Hakim Lewis Kaplan telah memerintahkan jaksa untuk menanggapi permohonan tersebut sebelum 11 Maret. Mereka melakukannya — dan jawaban mereka adalah penolakan tegas.
Keyakinan yang Dibangun Atas Penipuan dan Pengkhianatan
Sebuah juri menyatakan SBF bersalah pada November 2023 atas tujuh tuduhan penipuan dan konspirasi. Tuduhan tersebut berasal dari penyalahgunaan dana nasabah di FTX dan firma perdagangan afiliasinya, Alameda Research.
Runtuhnya FTX menghapus miliaran dolar milik nasabah di seluruh dunia dan mengirim guncangan melalui industri kripto.
Sementara Bankman-Fried mengejar kelegaan hukum melalui pengadilan, komentar publiknya telah menarik pengawasan yang berbeda.
Laporan menunjukkan ia memuji posisi Trump tentang kripto dalam postingan media sosial pada 1 Februari, yang memicu spekulasi bahwa ia sedang berusaha mendapatkan intervensi politik. Trump mengatakan tidak berencana memberinya pengampunan, menurut laporan.

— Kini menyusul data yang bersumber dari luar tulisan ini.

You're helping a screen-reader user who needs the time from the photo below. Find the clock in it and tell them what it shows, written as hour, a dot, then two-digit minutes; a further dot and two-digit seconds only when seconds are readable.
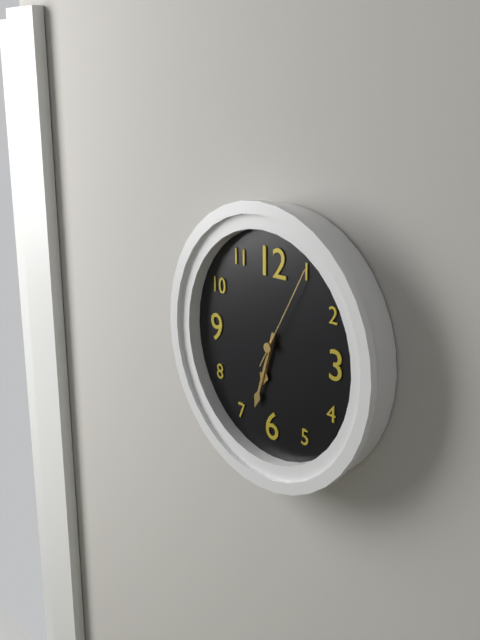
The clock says 6.33.05
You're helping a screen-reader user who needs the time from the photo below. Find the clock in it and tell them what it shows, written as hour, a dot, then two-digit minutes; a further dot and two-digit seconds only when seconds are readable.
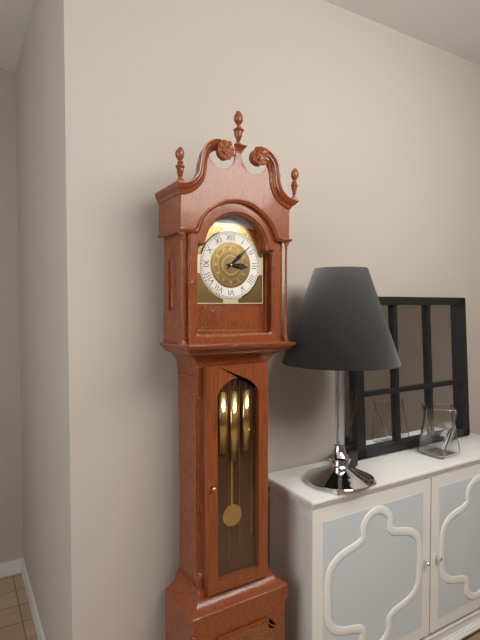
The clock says 3.08
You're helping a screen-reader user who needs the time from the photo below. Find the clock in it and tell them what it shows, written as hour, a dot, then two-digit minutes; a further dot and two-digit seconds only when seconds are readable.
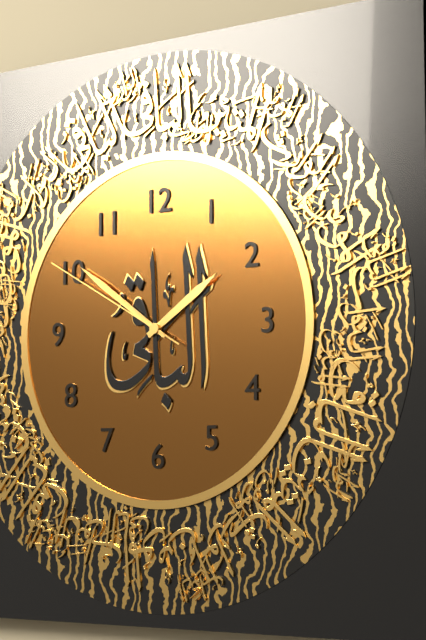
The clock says 1.51.50
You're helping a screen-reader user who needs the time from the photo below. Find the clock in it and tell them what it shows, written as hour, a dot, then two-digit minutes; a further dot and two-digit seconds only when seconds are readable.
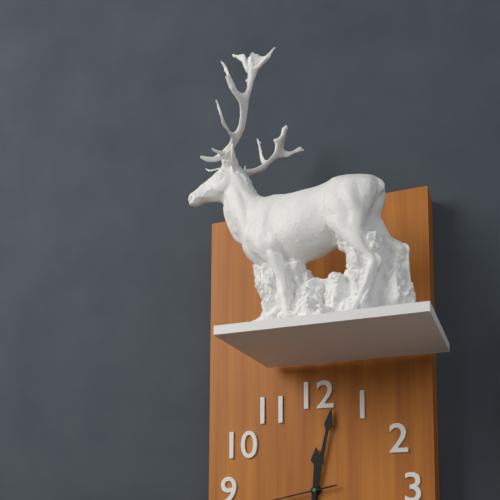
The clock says 12.02
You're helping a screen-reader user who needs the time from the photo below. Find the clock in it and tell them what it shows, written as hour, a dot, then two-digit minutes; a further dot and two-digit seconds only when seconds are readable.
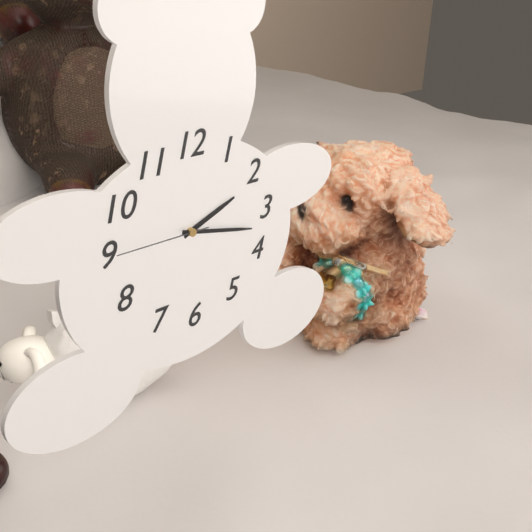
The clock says 2.17.45
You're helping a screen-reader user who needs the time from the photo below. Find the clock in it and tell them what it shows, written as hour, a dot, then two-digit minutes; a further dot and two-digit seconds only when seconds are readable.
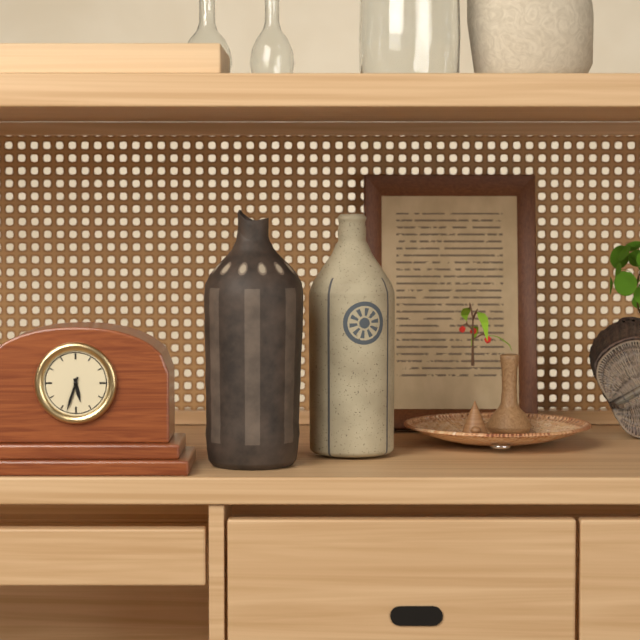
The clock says 5.33
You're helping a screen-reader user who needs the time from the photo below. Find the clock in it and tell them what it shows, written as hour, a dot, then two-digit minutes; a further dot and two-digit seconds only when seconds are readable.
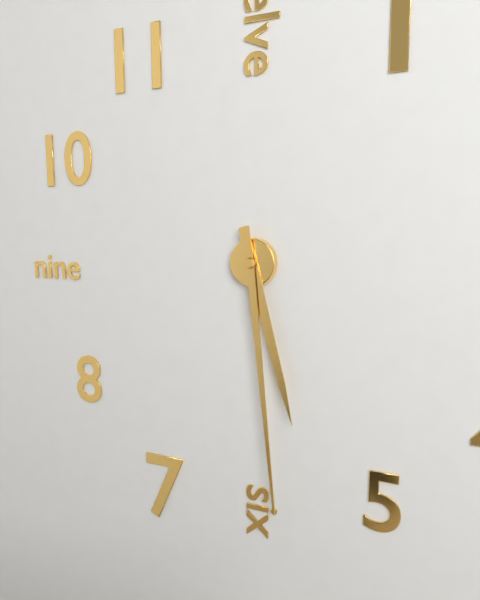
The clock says 5.29
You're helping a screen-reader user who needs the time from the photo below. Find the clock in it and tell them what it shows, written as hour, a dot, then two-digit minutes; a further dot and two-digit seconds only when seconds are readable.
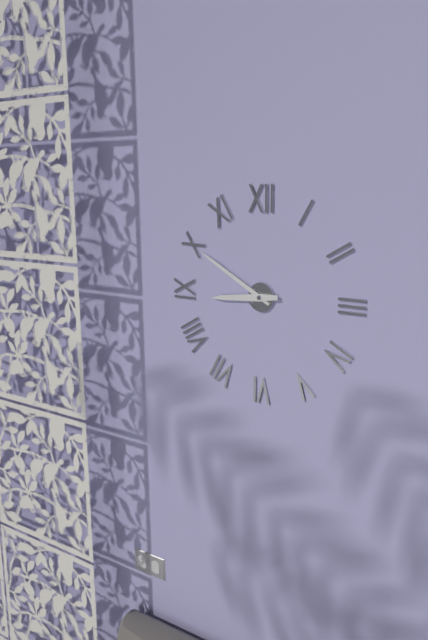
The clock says 8.50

Pengadilan Membatasi Opsi SBF
Beberapa rekan dekat Bankman-Fried mengambil kesepakatan pembelaan dan bersaksi melawannya. Cerita mereka melukiskan gambaran perusahaan di mana uang nasabah diam-diam dialirkan ke Alameda dan digunakan untuk investasi, pinjaman, dan sumbangan politik — semua tanpa sepengetahuan penabung.
Hakim menjatuhkan hukuman penjara 25 tahun kepada Bankman-Fried setelah keyakinannya.